**PROVIDED RECORDS:**
——
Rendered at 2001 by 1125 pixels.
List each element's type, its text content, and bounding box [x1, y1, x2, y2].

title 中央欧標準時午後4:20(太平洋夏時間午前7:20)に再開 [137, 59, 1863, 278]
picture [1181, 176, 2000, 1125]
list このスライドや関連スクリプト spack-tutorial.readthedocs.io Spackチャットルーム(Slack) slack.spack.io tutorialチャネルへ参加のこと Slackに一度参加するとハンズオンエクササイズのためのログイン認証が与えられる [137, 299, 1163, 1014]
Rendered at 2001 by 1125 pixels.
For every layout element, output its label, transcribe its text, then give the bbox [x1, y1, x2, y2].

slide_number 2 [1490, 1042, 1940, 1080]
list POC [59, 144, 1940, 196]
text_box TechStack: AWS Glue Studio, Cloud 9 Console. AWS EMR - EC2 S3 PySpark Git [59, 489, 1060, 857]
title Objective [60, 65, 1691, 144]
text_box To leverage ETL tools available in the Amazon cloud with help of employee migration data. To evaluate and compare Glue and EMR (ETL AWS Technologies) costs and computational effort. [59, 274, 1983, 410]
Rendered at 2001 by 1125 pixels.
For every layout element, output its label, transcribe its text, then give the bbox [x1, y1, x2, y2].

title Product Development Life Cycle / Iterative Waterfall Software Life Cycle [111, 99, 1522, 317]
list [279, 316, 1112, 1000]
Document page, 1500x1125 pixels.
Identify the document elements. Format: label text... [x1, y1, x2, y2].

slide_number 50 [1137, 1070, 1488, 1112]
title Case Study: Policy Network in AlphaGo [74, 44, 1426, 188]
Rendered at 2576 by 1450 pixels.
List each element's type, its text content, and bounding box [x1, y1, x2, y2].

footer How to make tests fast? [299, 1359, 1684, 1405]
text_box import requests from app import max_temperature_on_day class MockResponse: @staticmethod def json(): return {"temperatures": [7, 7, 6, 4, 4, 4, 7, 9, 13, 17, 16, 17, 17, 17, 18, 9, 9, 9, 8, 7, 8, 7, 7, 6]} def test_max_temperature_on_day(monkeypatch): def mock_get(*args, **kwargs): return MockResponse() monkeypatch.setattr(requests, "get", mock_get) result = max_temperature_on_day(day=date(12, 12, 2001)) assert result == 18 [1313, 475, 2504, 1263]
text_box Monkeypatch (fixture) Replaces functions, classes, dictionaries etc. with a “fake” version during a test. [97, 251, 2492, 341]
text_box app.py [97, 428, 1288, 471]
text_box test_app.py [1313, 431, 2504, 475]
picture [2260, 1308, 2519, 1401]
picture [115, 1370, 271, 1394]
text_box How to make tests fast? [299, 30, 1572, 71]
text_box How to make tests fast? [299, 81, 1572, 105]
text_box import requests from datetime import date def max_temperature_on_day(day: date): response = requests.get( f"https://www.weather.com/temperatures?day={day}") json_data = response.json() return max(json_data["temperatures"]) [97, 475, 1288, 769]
——
**WHAT YOU NEED TO DO:**
Output the whole listing exactly as given.

**WORKED SOLUTION:**
Rendered at 2001 by 1125 pixels.
List each element's type, its text content, and bounding box [x1, y1, x2, y2].

title 中央欧標準時午後4:20(太平洋夏時間午前7:20)に再開 [137, 59, 1863, 278]
picture [1181, 176, 2000, 1125]
list このスライドや関連スクリプト spack-tutorial.readthedocs.io Spackチャットルーム(Slack) slack.spack.io tutorialチャネルへ参加のこと Slackに一度参加するとハンズオンエクササイズのためのログイン認証が与えられる [137, 299, 1163, 1014]
Rendered at 2001 by 1125 pixels.
For every layout element, output its label, transcribe its text, then give the bbox [x1, y1, x2, y2].

slide_number 2 [1490, 1042, 1940, 1080]
list POC [59, 144, 1940, 196]
text_box TechStack: AWS Glue Studio, Cloud 9 Console. AWS EMR - EC2 S3 PySpark Git [59, 489, 1060, 857]
title Objective [60, 65, 1691, 144]
text_box To leverage ETL tools available in the Amazon cloud with help of employee migration data. To evaluate and compare Glue and EMR (ETL AWS Technologies) costs and computational effort. [59, 274, 1983, 410]
Rendered at 2001 by 1125 pixels.
For every layout element, output its label, transcribe its text, then give the bbox [x1, y1, x2, y2].

title Product Development Life Cycle / Iterative Waterfall Software Life Cycle [111, 99, 1522, 317]
list [279, 316, 1112, 1000]
Document page, 1500x1125 pixels.
Identify the document elements. Format: label text... [x1, y1, x2, y2].

slide_number 50 [1137, 1070, 1488, 1112]
title Case Study: Policy Network in AlphaGo [74, 44, 1426, 188]
Rendered at 2576 by 1450 pixels.
List each element's type, its text content, and bounding box [x1, y1, x2, y2].

footer How to make tests fast? [299, 1359, 1684, 1405]
text_box import requests from app import max_temperature_on_day class MockResponse: @staticmethod def json(): return {"temperatures": [7, 7, 6, 4, 4, 4, 7, 9, 13, 17, 16, 17, 17, 17, 18, 9, 9, 9, 8, 7, 8, 7, 7, 6]} def test_max_temperature_on_day(monkeypatch): def mock_get(*args, **kwargs): return MockResponse() monkeypatch.setattr(requests, "get", mock_get) result = max_temperature_on_day(day=date(12, 12, 2001)) assert result == 18 [1313, 475, 2504, 1263]
text_box Monkeypatch (fixture) Replaces functions, classes, dictionaries etc. with a “fake” version during a test. [97, 251, 2492, 341]
text_box app.py [97, 428, 1288, 471]
text_box test_app.py [1313, 431, 2504, 475]
picture [2260, 1308, 2519, 1401]
picture [115, 1370, 271, 1394]
text_box How to make tests fast? [299, 30, 1572, 71]
text_box How to make tests fast? [299, 81, 1572, 105]
text_box import requests from datetime import date def max_temperature_on_day(day: date): response = requests.get( f"https://www.weather.com/temperatures?day={day}") json_data = response.json() return max(json_data["temperatures"]) [97, 475, 1288, 769]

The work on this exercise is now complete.